1. Field of the Invention
The present invention relates to a precision system for machining symmetrical surfaces generated from conic sections to a mirror finish.
2. Description of the Prior Art
In the field of modern precision machinery, it has been desired to develop a machine tool having a machining precision of smaller than 0.1 micron as required for laser technology and super-LSI technology. With conventional machining tools, however, machining precision of smaller than 0.1 micron could be achieved chiefly by grinding, and objects which could be ground have been limited to flat surfaces and circumferential surfaces such as the periphery of cylinders. With conventional machine tools, therefore, it was not possible to machine surfaces generated from conic sections, such as parabolic surfaces and hyperboloids, to a mirror finish.
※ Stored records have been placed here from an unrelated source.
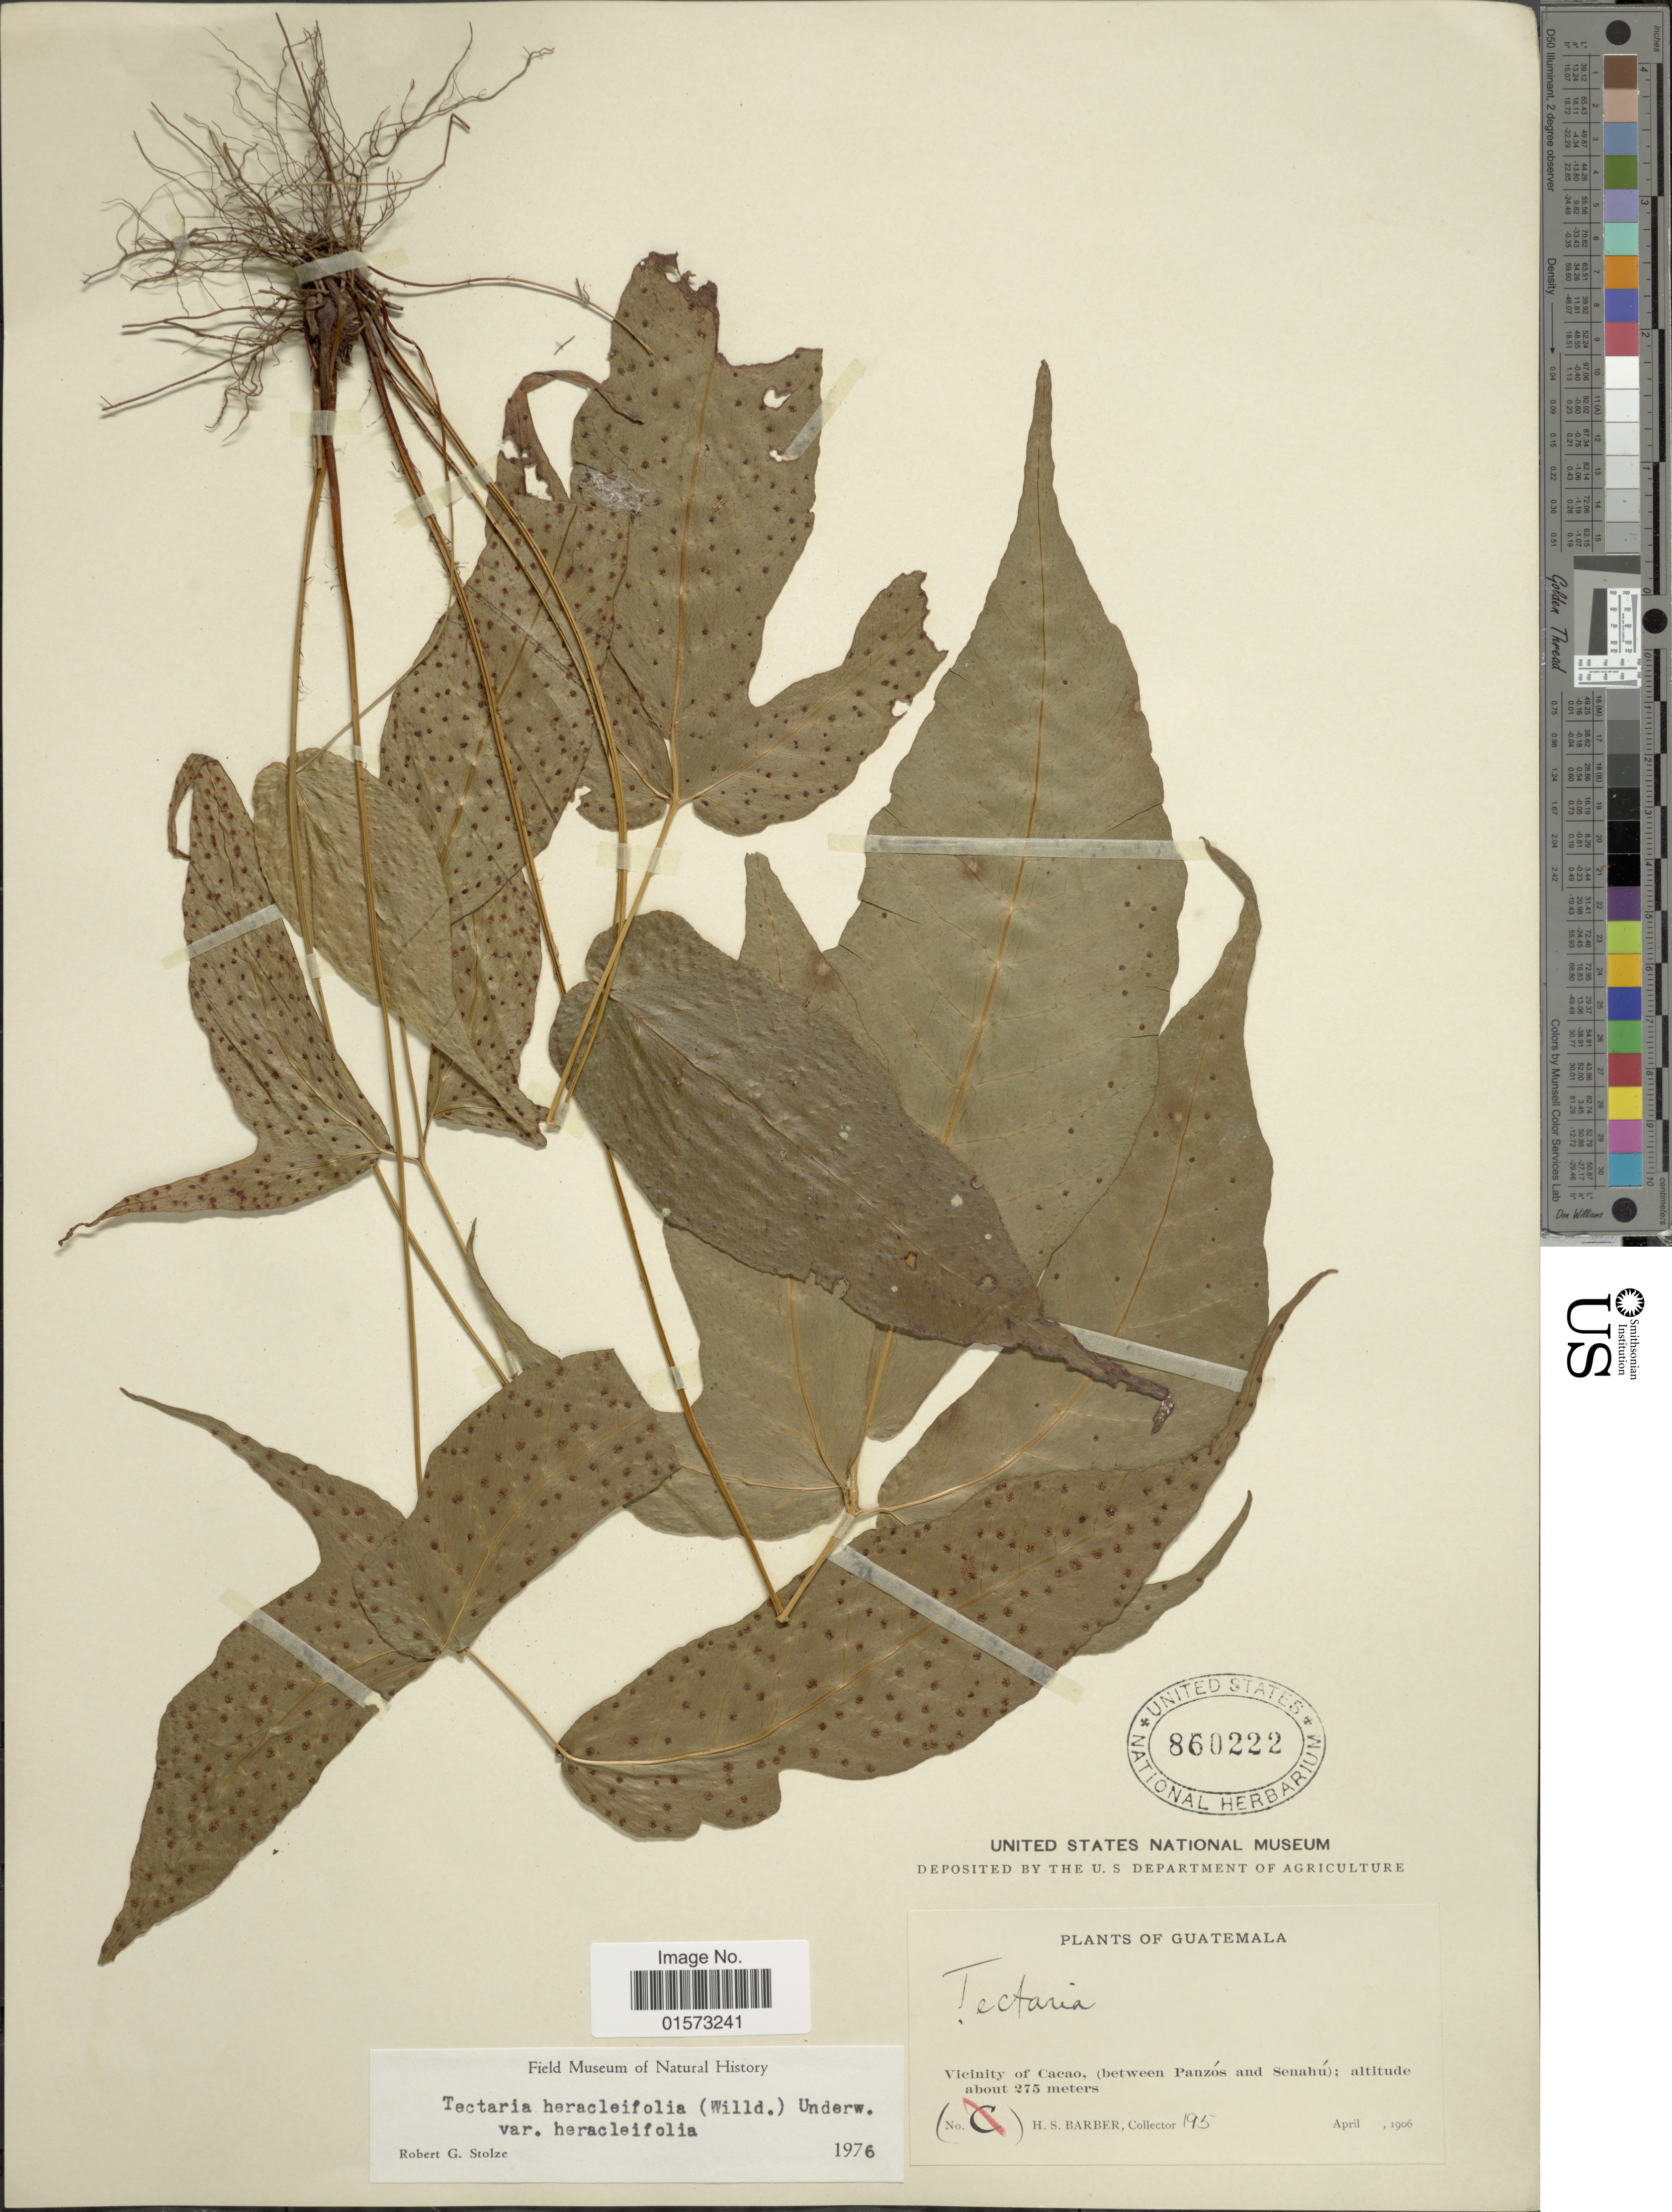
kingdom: Plantae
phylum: Tracheophyta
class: Polypodiopsida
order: Polypodiales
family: Tectariaceae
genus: Tectaria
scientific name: Tectaria heracleifolia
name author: (Willd.) Underw.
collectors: H. Barber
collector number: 195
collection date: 1906-04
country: Guatemala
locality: Vicinity of Cacao, (between Panzos and Senahu)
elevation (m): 275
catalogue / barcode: US 860222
The reasons for this inability with conventional machine tools could be attributed to both, errors produced by the changing temperature of machine parts of the machine tool and to problems with the system for driving the tool, particularly insufficient precision of the guide surface, poor resolution of the motor, insufficient precision of the feed screw, insufficient precision of the detector for position feedback, and inadequate response characteristics of the drive system. Plane surfaces and circumferential surfaces are machined fundamentally by controlling the relative movement between a grinder that moves only along a single axis and the workpiece. In machining surfaces generated from conic sections, however, control must be effected along the directions of two axes simultaneously.
In conventional feed drive systems, if precision is not critical, the two axes (X,Y) have been controlled simultaneously by a numerical control (NC) machine tool. With NC machine tools, however, the detection of table movement or the like is precise to 1 micron on the average, and is precise to only about .+-.0.5 micron even in particularly carefully designed machines. Furthermore, if a minimum resolution instruction value is set to 0.01 (micron/pulse) and a maximum feed rate for cutting to 600 mm/minute, pulses must be distributed at high speeds, on the order of 1 MHz, so that translating commands into control pulses (interpretation) for NC machine tools becomes difficult.
With regard to the position detector for controlling the feedback, although the amount of movement can be measured fairly accurately, only a measuring device employing a laser can now offer the precision of about 0.01 micron. Even when the laser-type measuring device is employed, however, the drive system is not capable of responding to error signals that are produced.